• **Instruction**: Repeat the material below. Keep every line exactly as written.

• **Input data**:
□ □ □ □ □

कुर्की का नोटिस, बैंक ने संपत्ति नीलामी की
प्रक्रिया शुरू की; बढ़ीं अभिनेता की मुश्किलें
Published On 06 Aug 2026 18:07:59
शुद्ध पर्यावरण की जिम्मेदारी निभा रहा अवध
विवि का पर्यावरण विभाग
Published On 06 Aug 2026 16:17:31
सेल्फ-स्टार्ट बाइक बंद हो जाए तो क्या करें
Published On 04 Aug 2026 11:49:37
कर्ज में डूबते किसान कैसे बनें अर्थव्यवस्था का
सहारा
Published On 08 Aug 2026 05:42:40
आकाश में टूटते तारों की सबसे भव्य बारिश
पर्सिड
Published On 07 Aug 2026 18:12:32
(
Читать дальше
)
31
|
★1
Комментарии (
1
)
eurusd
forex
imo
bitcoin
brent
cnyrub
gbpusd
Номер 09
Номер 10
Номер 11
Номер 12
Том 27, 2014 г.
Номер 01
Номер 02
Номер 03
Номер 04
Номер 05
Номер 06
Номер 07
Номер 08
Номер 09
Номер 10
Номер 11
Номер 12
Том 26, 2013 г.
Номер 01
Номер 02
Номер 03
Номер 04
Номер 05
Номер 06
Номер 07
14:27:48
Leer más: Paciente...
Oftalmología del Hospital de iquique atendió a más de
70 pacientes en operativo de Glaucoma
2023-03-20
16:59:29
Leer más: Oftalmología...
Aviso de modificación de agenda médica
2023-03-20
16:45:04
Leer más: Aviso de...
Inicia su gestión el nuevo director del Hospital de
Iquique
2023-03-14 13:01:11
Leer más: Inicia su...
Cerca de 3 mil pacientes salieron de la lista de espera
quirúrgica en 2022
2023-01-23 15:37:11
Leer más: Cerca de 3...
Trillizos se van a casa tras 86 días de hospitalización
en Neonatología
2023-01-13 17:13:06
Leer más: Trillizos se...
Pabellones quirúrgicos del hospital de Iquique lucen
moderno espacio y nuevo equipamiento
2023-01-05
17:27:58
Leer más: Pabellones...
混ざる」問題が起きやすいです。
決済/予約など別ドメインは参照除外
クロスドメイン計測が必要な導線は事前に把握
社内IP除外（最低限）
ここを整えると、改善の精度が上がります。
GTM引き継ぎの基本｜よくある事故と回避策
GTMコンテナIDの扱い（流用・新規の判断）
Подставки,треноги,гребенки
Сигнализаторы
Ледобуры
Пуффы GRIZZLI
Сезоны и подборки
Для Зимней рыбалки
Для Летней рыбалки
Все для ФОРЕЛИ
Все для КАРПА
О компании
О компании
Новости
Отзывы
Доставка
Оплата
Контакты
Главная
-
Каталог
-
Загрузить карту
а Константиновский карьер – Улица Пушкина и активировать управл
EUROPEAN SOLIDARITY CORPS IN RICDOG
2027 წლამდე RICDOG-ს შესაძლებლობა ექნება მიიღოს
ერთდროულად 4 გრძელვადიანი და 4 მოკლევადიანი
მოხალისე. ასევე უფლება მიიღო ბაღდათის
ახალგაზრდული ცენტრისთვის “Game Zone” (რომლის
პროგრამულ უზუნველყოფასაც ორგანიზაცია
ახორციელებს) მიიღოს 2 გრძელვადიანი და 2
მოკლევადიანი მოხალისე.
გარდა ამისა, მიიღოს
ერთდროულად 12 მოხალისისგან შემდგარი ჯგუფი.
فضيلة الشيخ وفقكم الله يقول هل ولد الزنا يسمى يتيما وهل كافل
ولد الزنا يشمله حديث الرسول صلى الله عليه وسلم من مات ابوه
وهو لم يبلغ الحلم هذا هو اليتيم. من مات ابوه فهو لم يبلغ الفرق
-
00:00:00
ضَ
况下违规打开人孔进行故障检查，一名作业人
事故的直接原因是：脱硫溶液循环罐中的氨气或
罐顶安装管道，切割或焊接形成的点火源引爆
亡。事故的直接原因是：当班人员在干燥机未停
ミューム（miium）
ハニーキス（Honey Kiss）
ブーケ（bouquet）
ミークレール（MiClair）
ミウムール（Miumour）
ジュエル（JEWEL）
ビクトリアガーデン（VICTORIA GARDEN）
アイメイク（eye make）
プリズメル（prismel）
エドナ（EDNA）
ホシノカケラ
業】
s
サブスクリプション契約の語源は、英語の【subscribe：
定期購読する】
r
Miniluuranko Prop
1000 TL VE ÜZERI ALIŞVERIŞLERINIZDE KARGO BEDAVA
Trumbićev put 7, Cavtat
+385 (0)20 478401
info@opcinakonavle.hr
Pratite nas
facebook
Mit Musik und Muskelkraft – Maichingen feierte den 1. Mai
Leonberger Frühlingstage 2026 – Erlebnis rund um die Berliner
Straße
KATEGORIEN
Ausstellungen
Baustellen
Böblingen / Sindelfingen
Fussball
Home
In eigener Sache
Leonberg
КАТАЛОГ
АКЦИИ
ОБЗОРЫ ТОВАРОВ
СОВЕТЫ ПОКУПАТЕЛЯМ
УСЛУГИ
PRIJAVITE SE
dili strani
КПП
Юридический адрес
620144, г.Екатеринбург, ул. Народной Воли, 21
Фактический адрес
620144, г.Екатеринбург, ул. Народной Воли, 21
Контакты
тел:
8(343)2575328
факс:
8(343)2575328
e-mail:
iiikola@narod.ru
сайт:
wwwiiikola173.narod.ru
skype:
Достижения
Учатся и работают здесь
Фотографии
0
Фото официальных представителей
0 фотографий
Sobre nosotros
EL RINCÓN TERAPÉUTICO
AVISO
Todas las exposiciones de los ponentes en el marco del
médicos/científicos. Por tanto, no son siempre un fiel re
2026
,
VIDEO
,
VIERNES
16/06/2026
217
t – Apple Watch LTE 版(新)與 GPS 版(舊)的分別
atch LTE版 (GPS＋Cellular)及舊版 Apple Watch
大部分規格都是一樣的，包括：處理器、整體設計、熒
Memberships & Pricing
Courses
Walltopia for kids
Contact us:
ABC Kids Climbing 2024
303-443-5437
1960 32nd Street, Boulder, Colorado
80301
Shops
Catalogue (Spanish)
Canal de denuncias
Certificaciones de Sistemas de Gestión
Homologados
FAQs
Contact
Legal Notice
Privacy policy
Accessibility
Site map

□ □ □ □ □

• **Output for this exercise**:
कुर्की का नोटिस, बैंक ने संपत्ति नीलामी की
प्रक्रिया शुरू की; बढ़ीं अभिनेता की मुश्किलें
Published On 06 Aug 2026 18:07:59
शुद्ध पर्यावरण की जिम्मेदारी निभा रहा अवध
विवि का पर्यावरण विभाग
Published On 06 Aug 2026 16:17:31
सेल्फ-स्टार्ट बाइक बंद हो जाए तो क्या करें
Published On 04 Aug 2026 11:49:37
कर्ज में डूबते किसान कैसे बनें अर्थव्यवस्था का
सहारा
Published On 08 Aug 2026 05:42:40
आकाश में टूटते तारों की सबसे भव्य बारिश
पर्सिड
Published On 07 Aug 2026 18:12:32
(
Читать дальше
)
31
|
★1
Комментарии (
1
)
eurusd
forex
imo
bitcoin
brent
cnyrub
gbpusd
Номер 09
Номер 10
Номер 11
Номер 12
Том 27, 2014 г.
Номер 01
Номер 02
Номер 03
Номер 04
Номер 05
Номер 06
Номер 07
Номер 08
Номер 09
Номер 10
Номер 11
Номер 12
Том 26, 2013 г.
Номер 01
Номер 02
Номер 03
Номер 04
Номер 05
Номер 06
Номер 07
14:27:48
Leer más: Paciente...
Oftalmología del Hospital de iquique atendió a más de
70 pacientes en operativo de Glaucoma
2023-03-20
16:59:29
Leer más: Oftalmología...
Aviso de modificación de agenda médica
2023-03-20
16:45:04
Leer más: Aviso de...
Inicia su gestión el nuevo director del Hospital de
Iquique
2023-03-14 13:01:11
Leer más: Inicia su...
Cerca de 3 mil pacientes salieron de la lista de espera
quirúrgica en 2022
2023-01-23 15:37:11
Leer más: Cerca de 3...
Trillizos se van a casa tras 86 días de hospitalización
en Neonatología
2023-01-13 17:13:06
Leer más: Trillizos se...
Pabellones quirúrgicos del hospital de Iquique lucen
moderno espacio y nuevo equipamiento
2023-01-05
17:27:58
Leer más: Pabellones...
混ざる」問題が起きやすいです。
決済/予約など別ドメインは参照除外
クロスドメイン計測が必要な導線は事前に把握
社内IP除外（最低限）
ここを整えると、改善の精度が上がります。
GTM引き継ぎの基本｜よくある事故と回避策
GTMコンテナIDの扱い（流用・新規の判断）
Подставки,треноги,гребенки
Сигнализаторы
Ледобуры
Пуффы GRIZZLI
Сезоны и подборки
Для Зимней рыбалки
Для Летней рыбалки
Все для ФОРЕЛИ
Все для КАРПА
О компании
О компании
Новости
Отзывы
Доставка
Оплата
Контакты
Главная
-
Каталог
-
Загрузить карту
а Константиновский карьер – Улица Пушкина и активировать управл
EUROPEAN SOLIDARITY CORPS IN RICDOG
2027 წლამდე RICDOG-ს შესაძლებლობა ექნება მიიღოს
ერთდროულად 4 გრძელვადიანი და 4 მოკლევადიანი
მოხალისე. ასევე უფლება მიიღო ბაღდათის
ახალგაზრდული ცენტრისთვის “Game Zone” (რომლის
პროგრამულ უზუნველყოფასაც ორგანიზაცია
ახორციელებს) მიიღოს 2 გრძელვადიანი და 2
მოკლევადიანი მოხალისე.
გარდა ამისა, მიიღოს
ერთდროულად 12 მოხალისისგან შემდგარი ჯგუფი.
فضيلة الشيخ وفقكم الله يقول هل ولد الزنا يسمى يتيما وهل كافل
ولد الزنا يشمله حديث الرسول صلى الله عليه وسلم من مات ابوه
وهو لم يبلغ الحلم هذا هو اليتيم. من مات ابوه فهو لم يبلغ الفرق
-
00:00:00
ضَ
况下违规打开人孔进行故障检查，一名作业人
事故的直接原因是：脱硫溶液循环罐中的氨气或
罐顶安装管道，切割或焊接形成的点火源引爆
亡。事故的直接原因是：当班人员在干燥机未停
ミューム（miium）
ハニーキス（Honey Kiss）
ブーケ（bouquet）
ミークレール（MiClair）
ミウムール（Miumour）
ジュエル（JEWEL）
ビクトリアガーデン（VICTORIA GARDEN）
アイメイク（eye make）
プリズメル（prismel）
エドナ（EDNA）
ホシノカケラ
業】
s
サブスクリプション契約の語源は、英語の【subscribe：
定期購読する】
r
Miniluuranko Prop
1000 TL VE ÜZERI ALIŞVERIŞLERINIZDE KARGO BEDAVA
Trumbićev put 7, Cavtat
+385 (0)20 478401
info@opcinakonavle.hr
Pratite nas
facebook
Mit Musik und Muskelkraft – Maichingen feierte den 1. Mai
Leonberger Frühlingstage 2026 – Erlebnis rund um die Berliner
Straße
KATEGORIEN
Ausstellungen
Baustellen
Böblingen / Sindelfingen
Fussball
Home
In eigener Sache
Leonberg
КАТАЛОГ
АКЦИИ
ОБЗОРЫ ТОВАРОВ
СОВЕТЫ ПОКУПАТЕЛЯМ
УСЛУГИ
PRIJAVITE SE
dili strani
КПП
Юридический адрес
620144, г.Екатеринбург, ул. Народной Воли, 21
Фактический адрес
620144, г.Екатеринбург, ул. Народной Воли, 21
Контакты
тел:
8(343)2575328
факс:
8(343)2575328
e-mail:
iiikola@narod.ru
сайт:
wwwiiikola173.narod.ru
skype:
Достижения
Учатся и работают здесь
Фотографии
0
Фото официальных представителей
0 фотографий
Sobre nosotros
EL RINCÓN TERAPÉUTICO
AVISO
Todas las exposiciones de los ponentes en el marco del
médicos/científicos. Por tanto, no son siempre un fiel re
2026
,
VIDEO
,
VIERNES
16/06/2026
217
t – Apple Watch LTE 版(新)與 GPS 版(舊)的分別
atch LTE版 (GPS＋Cellular)及舊版 Apple Watch
大部分規格都是一樣的，包括：處理器、整體設計、熒
Memberships & Pricing
Courses
Walltopia for kids
Contact us:
ABC Kids Climbing 2024
303-443-5437
1960 32nd Street, Boulder, Colorado
80301
Shops
Catalogue (Spanish)
Canal de denuncias
Certificaciones de Sistemas de Gestión
Homologados
FAQs
Contact
Legal Notice
Privacy policy
Accessibility
Site map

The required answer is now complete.